Work required –
Which lines in the rows below contain the word "phạm"? Report each such line in full.

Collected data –

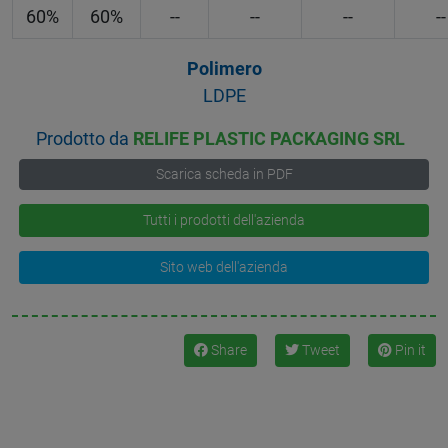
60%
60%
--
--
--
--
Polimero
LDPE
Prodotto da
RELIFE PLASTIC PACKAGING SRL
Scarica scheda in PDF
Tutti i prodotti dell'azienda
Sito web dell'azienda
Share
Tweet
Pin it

--

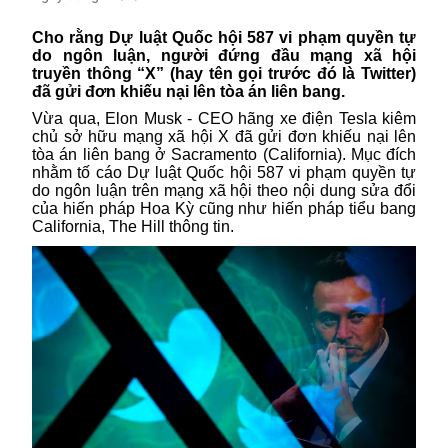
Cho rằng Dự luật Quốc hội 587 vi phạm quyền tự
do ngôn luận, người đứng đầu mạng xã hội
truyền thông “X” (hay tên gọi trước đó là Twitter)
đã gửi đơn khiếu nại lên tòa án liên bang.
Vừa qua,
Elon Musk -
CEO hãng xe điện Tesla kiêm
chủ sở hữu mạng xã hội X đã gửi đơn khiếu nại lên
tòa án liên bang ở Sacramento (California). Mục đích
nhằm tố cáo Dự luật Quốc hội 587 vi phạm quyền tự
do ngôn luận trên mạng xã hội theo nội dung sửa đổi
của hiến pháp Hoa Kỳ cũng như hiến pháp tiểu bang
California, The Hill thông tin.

Answer section –
Cho rằng Dự luật Quốc hội 587 vi phạm quyền tự
nhằm tố cáo Dự luật Quốc hội 587 vi phạm quyền tự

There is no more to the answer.